FRAGMENT DOKUMENTU:
↓
Wiedźmińska Wiki

Przenieśliśmy się! Gamepedia połączyła siły z Fandomem, w rezultacie czego ta wiki została połączona ze swoim odpowiednikiem na Fandomie. Wiki została zarchiwizowana; prosimy czytelników oraz edytorów o przeniesienie się na połączoną wiki na Fandomie. Kliknij, aby przejść do nowej wiki.

CZYTAJ WIĘCEJ

Wiedźmińska Wiki

Jaskółka - gnomi gwyhyr. Wykuta ponad 200 lat temu głownia, oprawiona według dawnych technik, metod i wzorców przez gnomy z Tir Tochair na zlecenie miecznika Esterhazego. Miecz został kupiony przez Bonharta, specjalnie dla Ciri, która nadała mu imię Jaskółka. Zanim Ciri go dostała, musiała walczyć z Bonhartem w sklepie miecznika. Później Bonhart odebrał jej miecz i dawał tylko na specjalne okazje (np.: walka na arenie). Gdy Ciri uciekła, wzięła ze sobą Jaskółkę, która służyła jej już na stałe.

Dane z książek Sapkowskiego[]

Ciri zbliżyła się. Spojrzała. I westchnęła głośno. Obnażyła miecz, szybkim ruchem. Ogień z komina oślepiająco zapłonął na faliście zarysowanym szwie ostrza, zajarzył się czerwono w ażurowaniach zastawy.
- To ten - powiedziała Ciri. - Jak się pewnie domyślasz. Weź do ręki, jeśli chcesz. Ale uważaj, jest ostrzejszy od brzytwy. Czujesz, jak rękojeść klei się do dłoni? Zrobiona jest ze skóry takiej płaskiej ryby, co ma na ogonie jadowity kolec.
↑
WYKAZ WPISÓW:
↓
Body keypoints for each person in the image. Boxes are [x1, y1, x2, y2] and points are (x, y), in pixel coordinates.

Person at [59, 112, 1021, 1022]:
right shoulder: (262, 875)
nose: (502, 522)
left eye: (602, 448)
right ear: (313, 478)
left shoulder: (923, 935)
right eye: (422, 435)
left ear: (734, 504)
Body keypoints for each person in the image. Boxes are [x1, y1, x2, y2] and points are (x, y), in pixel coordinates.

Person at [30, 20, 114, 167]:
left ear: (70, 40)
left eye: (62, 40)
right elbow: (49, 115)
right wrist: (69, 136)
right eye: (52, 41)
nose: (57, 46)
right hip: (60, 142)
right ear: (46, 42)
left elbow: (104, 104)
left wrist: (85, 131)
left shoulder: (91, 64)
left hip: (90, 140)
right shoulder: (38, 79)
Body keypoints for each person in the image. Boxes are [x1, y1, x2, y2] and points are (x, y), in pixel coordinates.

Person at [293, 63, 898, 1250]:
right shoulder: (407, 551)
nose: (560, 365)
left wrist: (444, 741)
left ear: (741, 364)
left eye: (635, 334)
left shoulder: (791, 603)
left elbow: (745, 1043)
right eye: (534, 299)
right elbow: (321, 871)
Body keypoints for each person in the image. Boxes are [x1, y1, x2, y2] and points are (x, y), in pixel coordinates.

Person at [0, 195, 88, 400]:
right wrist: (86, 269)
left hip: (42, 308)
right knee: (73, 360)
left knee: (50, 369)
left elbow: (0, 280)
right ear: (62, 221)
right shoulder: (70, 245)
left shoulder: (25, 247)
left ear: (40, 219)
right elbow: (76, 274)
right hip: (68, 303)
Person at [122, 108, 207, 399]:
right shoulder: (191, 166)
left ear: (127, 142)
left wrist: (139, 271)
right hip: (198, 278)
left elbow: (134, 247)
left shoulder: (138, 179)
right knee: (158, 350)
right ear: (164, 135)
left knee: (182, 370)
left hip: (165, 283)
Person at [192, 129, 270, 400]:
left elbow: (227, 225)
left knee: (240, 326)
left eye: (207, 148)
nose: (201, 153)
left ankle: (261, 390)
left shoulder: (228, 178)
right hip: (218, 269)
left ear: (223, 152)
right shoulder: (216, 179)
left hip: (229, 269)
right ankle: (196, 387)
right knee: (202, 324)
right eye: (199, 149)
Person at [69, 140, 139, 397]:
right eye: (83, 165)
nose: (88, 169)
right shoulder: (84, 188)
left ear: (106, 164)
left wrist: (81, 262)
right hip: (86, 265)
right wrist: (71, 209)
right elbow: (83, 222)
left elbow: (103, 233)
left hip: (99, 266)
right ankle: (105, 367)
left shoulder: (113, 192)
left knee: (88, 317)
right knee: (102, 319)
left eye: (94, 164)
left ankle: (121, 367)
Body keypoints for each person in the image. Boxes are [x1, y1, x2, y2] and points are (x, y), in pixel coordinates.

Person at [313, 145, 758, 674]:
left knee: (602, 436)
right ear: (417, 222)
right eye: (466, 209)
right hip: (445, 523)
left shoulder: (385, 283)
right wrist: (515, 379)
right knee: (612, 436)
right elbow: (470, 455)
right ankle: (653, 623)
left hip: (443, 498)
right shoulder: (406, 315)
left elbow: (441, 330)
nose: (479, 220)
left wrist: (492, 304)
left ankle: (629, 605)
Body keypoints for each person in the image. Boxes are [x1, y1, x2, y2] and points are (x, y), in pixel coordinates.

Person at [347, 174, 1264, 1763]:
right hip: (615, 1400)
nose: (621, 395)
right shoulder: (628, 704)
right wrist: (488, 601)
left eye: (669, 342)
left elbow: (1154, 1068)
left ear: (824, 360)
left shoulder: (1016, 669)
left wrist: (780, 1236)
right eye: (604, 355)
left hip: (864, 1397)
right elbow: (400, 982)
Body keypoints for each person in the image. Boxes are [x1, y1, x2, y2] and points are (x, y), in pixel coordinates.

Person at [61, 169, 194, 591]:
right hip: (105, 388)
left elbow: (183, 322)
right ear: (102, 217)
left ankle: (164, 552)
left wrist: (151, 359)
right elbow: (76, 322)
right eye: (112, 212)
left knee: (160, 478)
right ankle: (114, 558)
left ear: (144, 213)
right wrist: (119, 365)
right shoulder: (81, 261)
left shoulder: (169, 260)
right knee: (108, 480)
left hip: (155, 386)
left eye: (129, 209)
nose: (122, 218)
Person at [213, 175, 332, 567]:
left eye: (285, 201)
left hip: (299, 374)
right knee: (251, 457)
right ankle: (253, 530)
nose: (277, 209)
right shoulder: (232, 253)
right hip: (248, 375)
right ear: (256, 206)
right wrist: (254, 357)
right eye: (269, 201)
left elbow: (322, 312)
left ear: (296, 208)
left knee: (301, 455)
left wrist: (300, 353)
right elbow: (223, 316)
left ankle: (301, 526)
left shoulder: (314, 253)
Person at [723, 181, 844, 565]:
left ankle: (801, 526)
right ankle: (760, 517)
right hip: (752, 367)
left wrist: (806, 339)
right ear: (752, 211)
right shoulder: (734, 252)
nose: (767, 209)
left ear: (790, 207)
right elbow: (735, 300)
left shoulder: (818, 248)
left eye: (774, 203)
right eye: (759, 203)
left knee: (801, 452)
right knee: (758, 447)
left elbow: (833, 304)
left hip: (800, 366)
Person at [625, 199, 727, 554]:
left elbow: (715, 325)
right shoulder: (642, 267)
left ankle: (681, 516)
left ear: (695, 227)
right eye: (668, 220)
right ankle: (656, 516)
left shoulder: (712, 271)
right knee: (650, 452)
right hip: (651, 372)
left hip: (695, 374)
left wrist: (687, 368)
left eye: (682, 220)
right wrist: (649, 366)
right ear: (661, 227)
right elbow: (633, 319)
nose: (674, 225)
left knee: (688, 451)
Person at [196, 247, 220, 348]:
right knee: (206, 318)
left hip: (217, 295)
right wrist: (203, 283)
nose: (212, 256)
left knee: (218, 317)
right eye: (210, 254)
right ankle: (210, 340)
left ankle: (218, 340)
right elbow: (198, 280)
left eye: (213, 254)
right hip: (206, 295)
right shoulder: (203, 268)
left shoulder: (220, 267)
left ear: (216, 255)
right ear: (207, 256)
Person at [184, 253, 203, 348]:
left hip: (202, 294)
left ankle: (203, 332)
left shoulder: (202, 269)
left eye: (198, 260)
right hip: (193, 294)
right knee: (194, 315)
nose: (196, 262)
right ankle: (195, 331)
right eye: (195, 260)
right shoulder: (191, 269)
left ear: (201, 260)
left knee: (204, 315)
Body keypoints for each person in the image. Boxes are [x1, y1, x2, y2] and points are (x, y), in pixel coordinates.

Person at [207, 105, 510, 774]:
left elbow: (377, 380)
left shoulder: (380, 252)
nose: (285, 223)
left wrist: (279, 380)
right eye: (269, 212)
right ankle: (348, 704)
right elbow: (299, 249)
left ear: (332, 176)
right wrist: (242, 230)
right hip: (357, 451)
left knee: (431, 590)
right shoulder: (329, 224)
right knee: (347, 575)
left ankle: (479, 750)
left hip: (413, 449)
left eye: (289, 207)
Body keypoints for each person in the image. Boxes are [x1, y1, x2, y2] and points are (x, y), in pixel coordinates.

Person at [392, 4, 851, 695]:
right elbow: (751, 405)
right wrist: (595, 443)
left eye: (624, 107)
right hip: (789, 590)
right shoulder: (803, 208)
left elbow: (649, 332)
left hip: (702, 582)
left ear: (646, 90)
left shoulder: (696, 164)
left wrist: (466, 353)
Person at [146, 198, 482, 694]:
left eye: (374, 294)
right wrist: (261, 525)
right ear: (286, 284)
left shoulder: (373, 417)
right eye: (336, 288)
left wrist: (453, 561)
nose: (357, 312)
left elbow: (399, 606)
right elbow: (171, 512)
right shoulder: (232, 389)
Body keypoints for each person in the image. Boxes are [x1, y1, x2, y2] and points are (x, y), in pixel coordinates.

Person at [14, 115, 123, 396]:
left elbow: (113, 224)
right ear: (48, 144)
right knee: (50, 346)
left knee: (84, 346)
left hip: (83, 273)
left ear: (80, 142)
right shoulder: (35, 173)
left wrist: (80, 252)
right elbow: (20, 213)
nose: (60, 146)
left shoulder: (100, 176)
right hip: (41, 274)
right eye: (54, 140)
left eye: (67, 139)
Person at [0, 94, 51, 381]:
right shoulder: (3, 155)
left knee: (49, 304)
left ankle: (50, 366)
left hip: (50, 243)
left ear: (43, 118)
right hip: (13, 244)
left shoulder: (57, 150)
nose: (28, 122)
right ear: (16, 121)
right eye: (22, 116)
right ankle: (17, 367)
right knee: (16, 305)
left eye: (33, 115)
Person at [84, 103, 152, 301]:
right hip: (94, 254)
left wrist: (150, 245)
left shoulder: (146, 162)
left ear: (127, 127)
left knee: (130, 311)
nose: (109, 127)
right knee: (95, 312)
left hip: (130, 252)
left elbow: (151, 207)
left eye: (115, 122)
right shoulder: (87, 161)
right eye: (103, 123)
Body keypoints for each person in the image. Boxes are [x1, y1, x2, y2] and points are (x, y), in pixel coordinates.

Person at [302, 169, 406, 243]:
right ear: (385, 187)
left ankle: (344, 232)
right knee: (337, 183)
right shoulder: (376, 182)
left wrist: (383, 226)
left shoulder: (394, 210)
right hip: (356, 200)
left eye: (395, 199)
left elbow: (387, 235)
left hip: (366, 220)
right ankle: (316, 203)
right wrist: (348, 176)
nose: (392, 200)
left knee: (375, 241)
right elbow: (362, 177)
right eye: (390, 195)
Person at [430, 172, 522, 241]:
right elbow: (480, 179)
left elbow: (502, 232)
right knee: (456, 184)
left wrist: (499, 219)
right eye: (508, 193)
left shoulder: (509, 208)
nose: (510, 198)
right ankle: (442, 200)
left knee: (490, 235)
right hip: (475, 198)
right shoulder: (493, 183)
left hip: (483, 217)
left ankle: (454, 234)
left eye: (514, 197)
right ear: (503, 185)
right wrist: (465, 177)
↑
ZADANIA DO WYKONANIA:
1 > Sprawdź, czy stwierdzenia są zgodne z tekstem o mieczu Jaskółka: (a) głownię miecza wykuto ponad 200 lat temu; (b) Ciri sama kupiła miecz u miecznika; (c) rękojeść zrobiono ze skóry ryby. Przy każdym odpowiedz „tak” lub „nie” i przytocz dosłownie rozstrzygające słowa tekstu.
2 > Kontynuuj tekst o mieczu Jaskółka, zaczynając po jego ostatnim zdaniu.

ODPOWIEDZI DO ZADAŃ:
1 >
(a) Tak: „Wykuta ponad 200 lat temu głownia”.
(b) Nie: „Miecz został kupiony przez Bonharta, specjalnie dla Ciri”.
(c) Tak: „Zrobiona jest ze skóry takiej płaskiej ryby, co ma na ogonie jadowity kolec.”

2 >
- Raja.
- Chyba. Ta ryba ma w skórze malutkie ząbki, dlatego rękojeść nie ślizga się w ręku, nawet gdy się ręka spoci. Zobacz, co jest wytrawione na klindze.
Vysogota pochylił się, przyjrzał, mrużąc oczy.
- Elfia mandala - powiedział po chwili, unosząc głowę. - Tak zwana blathan caerme, girlanda losu: stylizowane kwiaty dębu, tawuły i żarnowca. Wieża, rażona piorunem, u Starszych Ras symbol chaosu i destrukcji... A nad wieżą...
- Jaskółka - dokończyła Ciri. - Zireael. Moje imię.

Wieża Jaskółki, str. 137-138

- Faktycznie, niebrzydka rzecz - powiedział wreszcie Bonhart. - Gnomia robota, od razu widać. Tylko gnomy takie ciemne żelazo kuły. Tylko gnomy ostrzyły płomieniście i tylko gnomy ażurowały klingi, by zmniejszyć wagę... Przyznaj się, Esterhazy. To replika?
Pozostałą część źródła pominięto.